▸ EXERCISE PROMPT
List the lines of the records as a numbered list, starting at the first line of the records and ending at the line containing "normes, etc.). Impact de ces institutions et", both included. Leave out blank lines.

Text data extracted from pages
════════════════════

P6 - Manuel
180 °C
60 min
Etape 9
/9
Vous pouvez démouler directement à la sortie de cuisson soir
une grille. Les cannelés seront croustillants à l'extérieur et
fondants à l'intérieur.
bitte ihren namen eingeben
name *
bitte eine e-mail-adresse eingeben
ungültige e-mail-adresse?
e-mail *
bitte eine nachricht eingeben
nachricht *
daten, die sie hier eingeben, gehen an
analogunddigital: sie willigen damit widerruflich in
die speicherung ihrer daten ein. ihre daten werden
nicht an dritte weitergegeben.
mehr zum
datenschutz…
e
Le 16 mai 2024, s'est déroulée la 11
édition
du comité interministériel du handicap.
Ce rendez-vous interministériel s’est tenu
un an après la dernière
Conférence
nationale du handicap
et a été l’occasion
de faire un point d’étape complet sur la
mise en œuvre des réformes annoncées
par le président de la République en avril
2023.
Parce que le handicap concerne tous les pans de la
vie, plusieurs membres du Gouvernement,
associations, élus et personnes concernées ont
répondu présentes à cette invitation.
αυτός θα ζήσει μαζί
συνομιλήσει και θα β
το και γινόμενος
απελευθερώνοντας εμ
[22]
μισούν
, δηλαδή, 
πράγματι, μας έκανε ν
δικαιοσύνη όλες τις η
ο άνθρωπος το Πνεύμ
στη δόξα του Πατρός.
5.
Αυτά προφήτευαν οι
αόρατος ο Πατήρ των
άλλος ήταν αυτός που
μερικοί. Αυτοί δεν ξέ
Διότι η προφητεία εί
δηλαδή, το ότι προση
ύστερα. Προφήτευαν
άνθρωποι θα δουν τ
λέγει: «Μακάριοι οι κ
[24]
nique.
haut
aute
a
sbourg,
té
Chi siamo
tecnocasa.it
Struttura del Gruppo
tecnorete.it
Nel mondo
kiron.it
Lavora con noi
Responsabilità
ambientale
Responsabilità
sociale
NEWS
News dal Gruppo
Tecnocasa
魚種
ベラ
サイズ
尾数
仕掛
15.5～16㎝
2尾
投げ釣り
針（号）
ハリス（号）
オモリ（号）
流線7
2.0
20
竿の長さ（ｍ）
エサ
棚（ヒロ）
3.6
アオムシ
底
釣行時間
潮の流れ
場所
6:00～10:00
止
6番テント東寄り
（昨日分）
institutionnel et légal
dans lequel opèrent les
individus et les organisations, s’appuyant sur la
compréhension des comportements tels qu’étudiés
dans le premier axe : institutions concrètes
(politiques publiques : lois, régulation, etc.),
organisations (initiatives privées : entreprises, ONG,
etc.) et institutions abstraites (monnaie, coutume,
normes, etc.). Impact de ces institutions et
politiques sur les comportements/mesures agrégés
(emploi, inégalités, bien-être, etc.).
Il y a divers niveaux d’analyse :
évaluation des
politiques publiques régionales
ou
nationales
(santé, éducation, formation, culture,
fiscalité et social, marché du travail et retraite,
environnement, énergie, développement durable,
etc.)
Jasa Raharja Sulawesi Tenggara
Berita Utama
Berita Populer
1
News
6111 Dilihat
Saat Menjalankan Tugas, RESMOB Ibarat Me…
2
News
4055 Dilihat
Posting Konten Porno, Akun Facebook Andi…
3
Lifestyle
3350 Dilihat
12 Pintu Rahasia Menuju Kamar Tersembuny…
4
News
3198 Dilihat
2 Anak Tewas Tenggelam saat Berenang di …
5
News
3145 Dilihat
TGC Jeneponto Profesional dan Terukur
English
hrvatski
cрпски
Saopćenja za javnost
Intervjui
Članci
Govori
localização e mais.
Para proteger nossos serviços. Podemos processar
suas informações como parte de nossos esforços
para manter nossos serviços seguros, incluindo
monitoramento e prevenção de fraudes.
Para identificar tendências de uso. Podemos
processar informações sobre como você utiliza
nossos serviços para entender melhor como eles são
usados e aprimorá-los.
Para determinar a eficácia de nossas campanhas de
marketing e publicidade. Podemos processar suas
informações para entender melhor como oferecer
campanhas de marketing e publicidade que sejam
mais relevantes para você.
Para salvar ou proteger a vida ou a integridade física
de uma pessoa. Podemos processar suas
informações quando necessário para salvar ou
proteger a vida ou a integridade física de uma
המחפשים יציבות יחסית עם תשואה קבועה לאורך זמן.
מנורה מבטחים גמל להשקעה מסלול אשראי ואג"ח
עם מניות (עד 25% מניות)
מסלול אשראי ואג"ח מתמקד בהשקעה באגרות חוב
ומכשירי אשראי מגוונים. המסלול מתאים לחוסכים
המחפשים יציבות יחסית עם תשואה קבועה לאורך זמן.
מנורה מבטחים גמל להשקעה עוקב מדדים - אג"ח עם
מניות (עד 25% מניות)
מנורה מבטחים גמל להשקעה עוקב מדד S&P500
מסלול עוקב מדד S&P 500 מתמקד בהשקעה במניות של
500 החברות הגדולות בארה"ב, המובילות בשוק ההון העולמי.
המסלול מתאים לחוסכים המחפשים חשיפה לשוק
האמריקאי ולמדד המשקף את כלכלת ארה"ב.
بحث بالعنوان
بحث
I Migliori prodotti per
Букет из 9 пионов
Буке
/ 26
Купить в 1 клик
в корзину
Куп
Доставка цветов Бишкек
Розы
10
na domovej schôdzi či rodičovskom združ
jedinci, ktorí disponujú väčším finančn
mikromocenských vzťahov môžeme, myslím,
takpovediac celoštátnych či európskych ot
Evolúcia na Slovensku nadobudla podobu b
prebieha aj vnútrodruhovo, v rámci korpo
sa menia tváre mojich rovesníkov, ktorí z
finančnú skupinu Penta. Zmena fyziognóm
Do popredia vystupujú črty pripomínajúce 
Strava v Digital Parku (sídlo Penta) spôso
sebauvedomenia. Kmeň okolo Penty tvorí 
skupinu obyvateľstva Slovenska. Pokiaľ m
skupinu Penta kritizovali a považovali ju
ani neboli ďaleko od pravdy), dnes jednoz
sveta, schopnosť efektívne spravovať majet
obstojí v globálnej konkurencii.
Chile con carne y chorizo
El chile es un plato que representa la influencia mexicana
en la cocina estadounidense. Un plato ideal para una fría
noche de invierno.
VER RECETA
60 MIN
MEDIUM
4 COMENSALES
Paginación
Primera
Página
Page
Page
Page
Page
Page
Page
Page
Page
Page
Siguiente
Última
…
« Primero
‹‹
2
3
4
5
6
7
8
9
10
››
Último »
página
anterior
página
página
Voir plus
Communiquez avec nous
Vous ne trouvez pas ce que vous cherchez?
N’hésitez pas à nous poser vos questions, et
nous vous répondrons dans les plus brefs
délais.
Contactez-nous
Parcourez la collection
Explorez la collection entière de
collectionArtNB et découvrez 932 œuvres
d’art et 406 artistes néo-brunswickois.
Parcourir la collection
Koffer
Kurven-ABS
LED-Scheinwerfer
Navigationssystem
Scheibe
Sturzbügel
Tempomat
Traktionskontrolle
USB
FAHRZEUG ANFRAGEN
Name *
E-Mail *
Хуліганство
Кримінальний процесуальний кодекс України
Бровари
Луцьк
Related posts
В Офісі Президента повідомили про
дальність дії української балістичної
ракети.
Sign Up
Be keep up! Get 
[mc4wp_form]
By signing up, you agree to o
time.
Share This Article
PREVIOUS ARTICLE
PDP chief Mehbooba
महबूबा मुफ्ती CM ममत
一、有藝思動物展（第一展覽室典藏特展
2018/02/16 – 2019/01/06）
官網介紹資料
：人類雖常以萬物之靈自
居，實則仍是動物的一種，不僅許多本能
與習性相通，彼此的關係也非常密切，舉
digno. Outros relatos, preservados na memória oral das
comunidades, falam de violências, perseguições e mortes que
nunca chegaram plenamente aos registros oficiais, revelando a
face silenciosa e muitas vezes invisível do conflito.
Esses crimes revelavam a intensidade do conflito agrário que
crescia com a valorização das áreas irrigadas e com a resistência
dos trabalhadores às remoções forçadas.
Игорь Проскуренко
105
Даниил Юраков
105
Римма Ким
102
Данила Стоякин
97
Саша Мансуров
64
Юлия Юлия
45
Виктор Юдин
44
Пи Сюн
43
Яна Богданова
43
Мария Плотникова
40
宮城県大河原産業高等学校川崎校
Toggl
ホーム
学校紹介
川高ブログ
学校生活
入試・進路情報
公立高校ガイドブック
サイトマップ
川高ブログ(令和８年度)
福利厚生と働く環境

════════════════════

▸ TASK RESULT
1. P6 - Manuel
2. 180 °C
3. 60 min
4. Etape 9
5. /9
6. Vous pouvez démouler directement à la sortie de cuisson soir
7. une grille. Les cannelés seront croustillants à l'extérieur et
8. fondants à l'intérieur.
9. bitte ihren namen eingeben
10. name *
11. bitte eine e-mail-adresse eingeben
12. ungültige e-mail-adresse?
13. e-mail *
14. bitte eine nachricht eingeben
15. nachricht *
16. daten, die sie hier eingeben, gehen an
17. analogunddigital: sie willigen damit widerruflich in
18. die speicherung ihrer daten ein. ihre daten werden
19. nicht an dritte weitergegeben.
20. mehr zum
21. datenschutz…
22. e
23. Le 16 mai 2024, s'est déroulée la 11
24. édition
25. du comité interministériel du handicap.
26. Ce rendez-vous interministériel s’est tenu
27. un an après la dernière
28. Conférence
29. nationale du handicap
30. et a été l’occasion
31. de faire un point d’étape complet sur la
32. mise en œuvre des réformes annoncées
33. par le président de la République en avril
34. 2023.
35. Parce que le handicap concerne tous les pans de la
36. vie, plusieurs membres du Gouvernement,
37. associations, élus et personnes concernées ont
38. répondu présentes à cette invitation.
39. αυτός θα ζήσει μαζί
40. συνομιλήσει και θα β
41. το και γινόμενος
42. απελευθερώνοντας εμ
43. [22]
44. μισούν
45. , δηλαδή, 
46. πράγματι, μας έκανε ν
47. δικαιοσύνη όλες τις η
48. ο άνθρωπος το Πνεύμ
49. στη δόξα του Πατρός.
50. 5.
51. Αυτά προφήτευαν οι
52. αόρατος ο Πατήρ των
53. άλλος ήταν αυτός που
54. μερικοί. Αυτοί δεν ξέ
55. Διότι η προφητεία εί
56. δηλαδή, το ότι προση
57. ύστερα. Προφήτευαν
58. άνθρωποι θα δουν τ
59. λέγει: «Μακάριοι οι κ
60. [24]
61. nique.
62. haut
63. aute
64. a
65. sbourg,
66. té
67. Chi siamo
68. tecnocasa.it
69. Struttura del Gruppo
70. tecnorete.it
71. Nel mondo
72. kiron.it
73. Lavora con noi
74. Responsabilità
75. ambientale
76. Responsabilità
77. sociale
78. NEWS
79. News dal Gruppo
80. Tecnocasa
81. 魚種
82. ベラ
83. サイズ
84. 尾数
85. 仕掛
86. 15.5～16㎝
87. 2尾
88. 投げ釣り
89. 針（号）
90. ハリス（号）
91. オモリ（号）
92. 流線7
93. 2.0
94. 20
95. 竿の長さ（ｍ）
96. エサ
97. 棚（ヒロ）
98. 3.6
99. アオムシ
100. 底
101. 釣行時間
102. 潮の流れ
103. 場所
104. 6:00～10:00
105. 止
106. 6番テント東寄り
107. （昨日分）
108. institutionnel et légal
109. dans lequel opèrent les
110. individus et les organisations, s’appuyant sur la
111. compréhension des comportements tels qu’étudiés
112. dans le premier axe : institutions concrètes
113. (politiques publiques : lois, régulation, etc.),
114. organisations (initiatives privées : entreprises, ONG,
115. etc.) et institutions abstraites (monnaie, coutume,
116. normes, etc.). Impact de ces institutions et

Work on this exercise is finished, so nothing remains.